START Extracted material

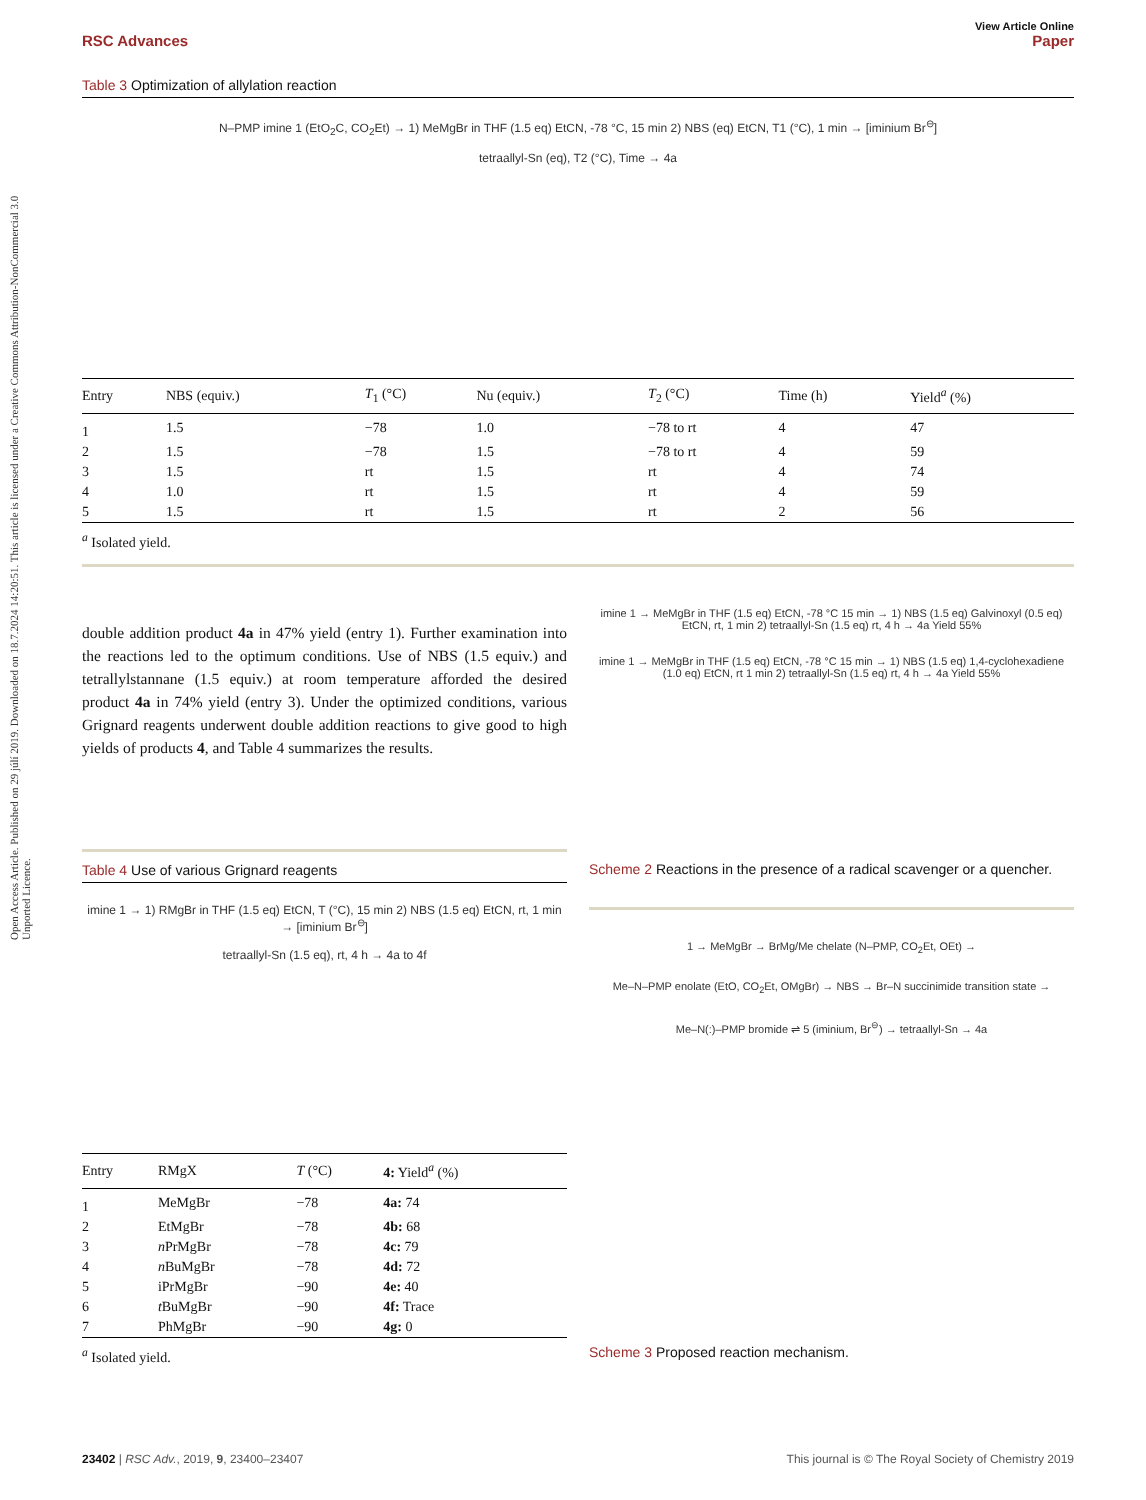Open Access Article. Published on 29 júlí 2019. Downloaded on 18.7.2024 14:20:51. This article is licensed under a Creative Commons Attribution-NonCommercial 3.0 Unported Licence.
View Article Online
RSC Advances Paper
Table 3 Optimization of allylation reaction
N–PMP imine 1 (EtO<sub>2</sub>C, CO<sub>2</sub>Et) → 1) MeMgBr in THF (1.5 eq) EtCN, -78 °C, 15 min 2) NBS (eq) EtCN, T1 (°C), 1 min → [iminium Br<sup>⊖</sup>]
tetraallyl-Sn (eq), T2 (°C), Time → 4a
| Entry | NBS (equiv.) | T<sub>1</sub> (°C) | Nu (equiv.) | T<sub>2</sub> (°C) | Time (h) | Yield<sup>a</sup> (%) |
| --- | --- | --- | --- | --- | --- | --- |
| 1 | 1.5 | −78 | 1.0 | −78 to rt | 4 | 47 |
| 2 | 1.5 | −78 | 1.5 | −78 to rt | 4 | 59 |
| 3 | 1.5 | rt | 1.5 | rt | 4 | 74 |
| 4 | 1.0 | rt | 1.5 | rt | 4 | 59 |
| 5 | 1.5 | rt | 1.5 | rt | 2 | 56 |
<sup>a</sup> Isolated yield.
double addition product 4a in 47% yield (entry 1). Further examination into the reactions led to the optimum conditions. Use of NBS (1.5 equiv.) and tetrallylstannane (1.5 equiv.) at room temperature afforded the desired product 4a in 74% yield (entry 3). Under the optimized conditions, various Grignard reagents underwent double addition reactions to give good to high yields of products 4, and Table 4 summarizes the results.
Table 4 Use of various Grignard reagents
imine 1 → 1) RMgBr in THF (1.5 eq) EtCN, T (°C), 15 min 2) NBS (1.5 eq) EtCN, rt, 1 min → [iminium Br<sup>⊖</sup>]
tetraallyl-Sn (1.5 eq), rt, 4 h → 4a to 4f
| Entry | RMgX | T (°C) | 4: Yield<sup>a</sup> (%) |
| --- | --- | --- | --- |
| 1 | MeMgBr | −78 | 4a: 74 |
| 2 | EtMgBr | −78 | 4b: 68 |
| 3 | n PrMgBr | −78 | 4c: 79 |
| 4 | n BuMgBr | −78 | 4d: 72 |
| 5 | iPrMgBr | −90 | 4e: 40 |
| 6 | t BuMgBr | −90 | 4f: Trace |
| 7 | PhMgBr | −90 | 4g: 0 |
<sup>a</sup> Isolated yield.
imine 1 → MeMgBr in THF (1.5 eq) EtCN, -78 °C 15 min → 1) NBS (1.5 eq) Galvinoxyl (0.5 eq) EtCN, rt, 1 min 2) tetraallyl-Sn (1.5 eq) rt, 4 h → 4a Yield 55%
imine 1 → MeMgBr in THF (1.5 eq) EtCN, -78 °C 15 min → 1) NBS (1.5 eq) 1,4-cyclohexadiene (1.0 eq) EtCN, rt 1 min 2) tetraallyl-Sn (1.5 eq) rt, 4 h → 4a Yield 55%
Scheme 2 Reactions in the presence of a radical scavenger or a quencher.
1 → MeMgBr → BrMg/Me chelate (N–PMP, CO<sub>2</sub>Et, OEt) →
Me–N–PMP enolate (EtO, CO<sub>2</sub>Et, OMgBr) → NBS → Br–N succinimide transition state →
Me–N(:)–PMP bromide ⇌ 5 (iminium, Br<sup>⊖</sup>) → tetraallyl-Sn → 4a
Scheme 3 Proposed reaction mechanism.
23402 | RSC Adv., 2019, 9, 23400–23407 This journal is © The Royal Society of Chemistry 2019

END Extracted material

* _Aim of the task_: Nothing should appear in the answer except the lines above from the line with "1.5 | rt | 4 | 59 |" through the line with "4f: Trace |", both included, written out exactly.

* _The answer_:
| 4 | 1.0 | rt | 1.5 | rt | 4 | 59 |
| 5 | 1.5 | rt | 1.5 | rt | 2 | 56 |
<sup>a</sup> Isolated yield.
double addition product 4a in 47% yield (entry 1). Further examination into the reactions led to the optimum conditions. Use of NBS (1.5 equiv.) and tetrallylstannane (1.5 equiv.) at room temperature afforded the desired product 4a in 74% yield (entry 3). Under the optimized conditions, various Grignard reagents underwent double addition reactions to give good to high yields of products 4, and Table 4 summarizes the results.
Table 4 Use of various Grignard reagents
imine 1 → 1) RMgBr in THF (1.5 eq) EtCN, T (°C), 15 min 2) NBS (1.5 eq) EtCN, rt, 1 min → [iminium Br<sup>⊖</sup>]
tetraallyl-Sn (1.5 eq), rt, 4 h → 4a to 4f
| Entry | RMgX | T (°C) | 4: Yield<sup>a</sup> (%) |
| --- | --- | --- | --- |
| 1 | MeMgBr | −78 | 4a: 74 |
| 2 | EtMgBr | −78 | 4b: 68 |
| 3 | n PrMgBr | −78 | 4c: 79 |
| 4 | n BuMgBr | −78 | 4d: 72 |
| 5 | iPrMgBr | −90 | 4e: 40 |
| 6 | t BuMgBr | −90 | 4f: Trace |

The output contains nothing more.